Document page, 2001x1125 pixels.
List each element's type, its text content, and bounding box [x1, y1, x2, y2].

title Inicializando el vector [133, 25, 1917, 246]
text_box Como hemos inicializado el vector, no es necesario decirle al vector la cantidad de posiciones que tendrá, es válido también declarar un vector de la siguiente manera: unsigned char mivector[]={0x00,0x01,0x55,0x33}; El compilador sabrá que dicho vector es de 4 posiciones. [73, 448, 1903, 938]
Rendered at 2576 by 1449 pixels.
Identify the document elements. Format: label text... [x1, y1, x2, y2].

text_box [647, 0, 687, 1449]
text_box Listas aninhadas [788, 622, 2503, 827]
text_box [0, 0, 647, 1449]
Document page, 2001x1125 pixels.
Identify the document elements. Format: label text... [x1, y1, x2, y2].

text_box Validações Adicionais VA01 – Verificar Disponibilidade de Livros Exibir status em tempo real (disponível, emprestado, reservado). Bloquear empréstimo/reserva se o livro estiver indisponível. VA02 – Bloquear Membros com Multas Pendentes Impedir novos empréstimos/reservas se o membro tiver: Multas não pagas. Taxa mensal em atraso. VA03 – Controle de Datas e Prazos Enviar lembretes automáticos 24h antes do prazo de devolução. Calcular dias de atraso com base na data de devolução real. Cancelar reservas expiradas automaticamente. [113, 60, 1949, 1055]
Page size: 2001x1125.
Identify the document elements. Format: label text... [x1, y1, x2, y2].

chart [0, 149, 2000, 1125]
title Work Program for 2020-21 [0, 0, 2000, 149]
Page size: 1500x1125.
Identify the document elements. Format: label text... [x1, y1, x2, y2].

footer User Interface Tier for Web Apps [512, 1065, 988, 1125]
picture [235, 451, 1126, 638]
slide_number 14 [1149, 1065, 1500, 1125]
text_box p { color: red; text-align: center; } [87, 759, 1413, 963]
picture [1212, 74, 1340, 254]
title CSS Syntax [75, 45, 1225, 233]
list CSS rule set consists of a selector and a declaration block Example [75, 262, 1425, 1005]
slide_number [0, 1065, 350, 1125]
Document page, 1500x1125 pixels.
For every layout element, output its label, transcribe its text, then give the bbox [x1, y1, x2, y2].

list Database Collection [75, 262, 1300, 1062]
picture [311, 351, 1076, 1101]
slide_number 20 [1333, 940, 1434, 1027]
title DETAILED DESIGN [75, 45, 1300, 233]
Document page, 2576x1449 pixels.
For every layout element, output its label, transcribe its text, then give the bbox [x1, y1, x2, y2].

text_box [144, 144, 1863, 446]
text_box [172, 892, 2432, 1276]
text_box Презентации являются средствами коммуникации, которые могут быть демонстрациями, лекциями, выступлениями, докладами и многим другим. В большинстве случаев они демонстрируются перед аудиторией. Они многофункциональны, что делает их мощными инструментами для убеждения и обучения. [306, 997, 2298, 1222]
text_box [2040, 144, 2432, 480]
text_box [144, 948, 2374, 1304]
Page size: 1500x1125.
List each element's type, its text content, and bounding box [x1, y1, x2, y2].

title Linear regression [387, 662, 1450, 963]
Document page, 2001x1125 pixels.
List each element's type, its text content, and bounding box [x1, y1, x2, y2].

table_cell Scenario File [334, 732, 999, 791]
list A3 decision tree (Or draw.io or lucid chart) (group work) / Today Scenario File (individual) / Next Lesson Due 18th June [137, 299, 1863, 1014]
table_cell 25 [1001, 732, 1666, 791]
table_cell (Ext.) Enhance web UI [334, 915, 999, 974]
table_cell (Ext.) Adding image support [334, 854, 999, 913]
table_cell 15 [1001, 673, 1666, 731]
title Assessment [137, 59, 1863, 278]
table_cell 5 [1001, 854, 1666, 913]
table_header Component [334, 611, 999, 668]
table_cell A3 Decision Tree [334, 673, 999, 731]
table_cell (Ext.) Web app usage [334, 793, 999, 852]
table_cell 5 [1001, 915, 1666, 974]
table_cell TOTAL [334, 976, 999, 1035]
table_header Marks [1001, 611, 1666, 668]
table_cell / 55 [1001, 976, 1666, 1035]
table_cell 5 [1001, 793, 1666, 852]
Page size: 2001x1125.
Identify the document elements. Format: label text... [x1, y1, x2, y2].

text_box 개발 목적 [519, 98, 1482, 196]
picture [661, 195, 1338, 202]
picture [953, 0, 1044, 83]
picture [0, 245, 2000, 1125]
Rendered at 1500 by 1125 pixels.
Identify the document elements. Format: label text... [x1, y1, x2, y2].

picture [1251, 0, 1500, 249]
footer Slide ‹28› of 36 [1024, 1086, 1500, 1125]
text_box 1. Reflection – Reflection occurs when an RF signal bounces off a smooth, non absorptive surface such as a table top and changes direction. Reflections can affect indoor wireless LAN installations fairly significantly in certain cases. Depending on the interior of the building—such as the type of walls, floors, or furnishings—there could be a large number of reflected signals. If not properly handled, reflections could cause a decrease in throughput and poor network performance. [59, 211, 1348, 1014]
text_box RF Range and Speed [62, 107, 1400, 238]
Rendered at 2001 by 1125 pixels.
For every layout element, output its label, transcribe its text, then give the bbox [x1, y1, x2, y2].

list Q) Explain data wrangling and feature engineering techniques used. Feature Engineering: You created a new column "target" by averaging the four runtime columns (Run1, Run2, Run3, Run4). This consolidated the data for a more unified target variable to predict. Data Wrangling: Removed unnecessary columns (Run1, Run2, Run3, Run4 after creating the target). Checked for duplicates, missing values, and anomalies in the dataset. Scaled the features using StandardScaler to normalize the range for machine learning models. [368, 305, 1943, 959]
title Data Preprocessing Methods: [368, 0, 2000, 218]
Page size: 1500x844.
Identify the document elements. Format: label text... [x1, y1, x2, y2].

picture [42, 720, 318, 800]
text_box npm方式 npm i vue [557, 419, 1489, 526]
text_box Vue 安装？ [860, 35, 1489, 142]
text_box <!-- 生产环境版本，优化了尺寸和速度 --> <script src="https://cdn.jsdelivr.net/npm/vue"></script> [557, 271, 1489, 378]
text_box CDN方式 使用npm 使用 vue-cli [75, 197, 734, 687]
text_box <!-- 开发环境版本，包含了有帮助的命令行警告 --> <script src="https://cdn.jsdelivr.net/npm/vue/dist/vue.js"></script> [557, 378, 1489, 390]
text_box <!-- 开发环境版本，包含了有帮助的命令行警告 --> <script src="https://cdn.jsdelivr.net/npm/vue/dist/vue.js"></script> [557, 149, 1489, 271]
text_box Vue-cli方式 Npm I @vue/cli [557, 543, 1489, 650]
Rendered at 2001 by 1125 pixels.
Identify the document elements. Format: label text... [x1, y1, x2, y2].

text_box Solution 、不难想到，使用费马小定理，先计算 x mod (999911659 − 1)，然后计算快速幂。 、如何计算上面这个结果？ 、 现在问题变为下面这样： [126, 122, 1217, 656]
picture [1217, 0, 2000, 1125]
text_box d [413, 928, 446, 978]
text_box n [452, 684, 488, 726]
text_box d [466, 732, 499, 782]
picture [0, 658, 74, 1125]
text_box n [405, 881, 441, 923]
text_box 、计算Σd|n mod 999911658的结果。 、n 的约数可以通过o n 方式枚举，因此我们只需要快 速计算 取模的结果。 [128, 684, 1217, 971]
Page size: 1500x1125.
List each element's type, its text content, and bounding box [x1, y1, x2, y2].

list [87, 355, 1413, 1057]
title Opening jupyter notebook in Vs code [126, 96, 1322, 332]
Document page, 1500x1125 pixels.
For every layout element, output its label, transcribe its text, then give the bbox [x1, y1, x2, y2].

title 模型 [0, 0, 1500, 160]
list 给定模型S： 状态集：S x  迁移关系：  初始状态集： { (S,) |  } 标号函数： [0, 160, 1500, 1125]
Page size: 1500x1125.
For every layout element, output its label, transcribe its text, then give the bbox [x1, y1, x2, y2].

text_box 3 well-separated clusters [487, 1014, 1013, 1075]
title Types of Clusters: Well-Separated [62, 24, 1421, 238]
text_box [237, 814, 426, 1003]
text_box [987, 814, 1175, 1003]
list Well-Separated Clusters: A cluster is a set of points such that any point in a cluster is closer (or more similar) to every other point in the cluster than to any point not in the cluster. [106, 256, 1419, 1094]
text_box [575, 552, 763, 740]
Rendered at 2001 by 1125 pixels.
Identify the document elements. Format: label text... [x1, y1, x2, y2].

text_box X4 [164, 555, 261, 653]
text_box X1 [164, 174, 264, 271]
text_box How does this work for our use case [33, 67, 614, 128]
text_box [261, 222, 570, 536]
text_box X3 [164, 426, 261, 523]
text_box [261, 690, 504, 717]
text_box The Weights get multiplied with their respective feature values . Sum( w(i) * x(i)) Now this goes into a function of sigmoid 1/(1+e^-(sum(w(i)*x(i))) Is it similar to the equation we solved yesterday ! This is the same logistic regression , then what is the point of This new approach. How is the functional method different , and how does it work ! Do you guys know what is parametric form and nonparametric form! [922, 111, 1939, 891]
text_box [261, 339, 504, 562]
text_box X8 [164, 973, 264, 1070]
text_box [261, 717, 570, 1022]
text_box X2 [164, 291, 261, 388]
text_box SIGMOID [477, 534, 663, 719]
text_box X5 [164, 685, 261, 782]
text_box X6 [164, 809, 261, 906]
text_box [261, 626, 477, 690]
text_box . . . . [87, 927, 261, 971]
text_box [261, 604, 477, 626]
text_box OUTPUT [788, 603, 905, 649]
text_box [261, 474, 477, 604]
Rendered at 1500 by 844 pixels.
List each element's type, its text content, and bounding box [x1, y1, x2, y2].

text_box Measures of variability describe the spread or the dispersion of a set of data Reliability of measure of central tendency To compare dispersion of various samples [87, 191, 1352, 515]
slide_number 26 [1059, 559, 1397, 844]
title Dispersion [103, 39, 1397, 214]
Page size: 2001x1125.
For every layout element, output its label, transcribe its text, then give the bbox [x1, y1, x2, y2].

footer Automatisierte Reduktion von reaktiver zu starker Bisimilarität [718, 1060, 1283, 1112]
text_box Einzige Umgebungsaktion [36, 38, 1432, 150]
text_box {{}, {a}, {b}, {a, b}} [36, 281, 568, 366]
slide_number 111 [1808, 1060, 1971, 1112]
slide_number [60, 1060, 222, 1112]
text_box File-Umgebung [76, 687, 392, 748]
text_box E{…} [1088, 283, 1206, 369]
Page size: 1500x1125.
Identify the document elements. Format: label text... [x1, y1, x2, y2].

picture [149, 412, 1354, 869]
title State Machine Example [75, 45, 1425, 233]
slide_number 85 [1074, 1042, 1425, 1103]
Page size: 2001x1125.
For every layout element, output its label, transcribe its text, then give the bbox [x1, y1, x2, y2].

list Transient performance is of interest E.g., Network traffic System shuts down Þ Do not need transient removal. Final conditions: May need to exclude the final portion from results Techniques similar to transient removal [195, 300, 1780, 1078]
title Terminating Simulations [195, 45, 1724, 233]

• • • • • • •

Only certain lines are wanted. Please return exactly those from the top of the data through the line with "Rendered at 2576 by 1449 pixels.".

Document page, 2001x1125 pixels.
List each element's type, its text content, and bounding box [x1, y1, x2, y2].

title Inicializando el vector [133, 25, 1917, 246]
text_box Como hemos inicializado el vector, no es necesario decirle al vector la cantidad de posiciones que tendrá, es válido también declarar un vector de la siguiente manera: unsigned char mivector[]={0x00,0x01,0x55,0x33}; El compilador sabrá que dicho vector es de 4 posiciones. [73, 448, 1903, 938]
Rendered at 2576 by 1449 pixels.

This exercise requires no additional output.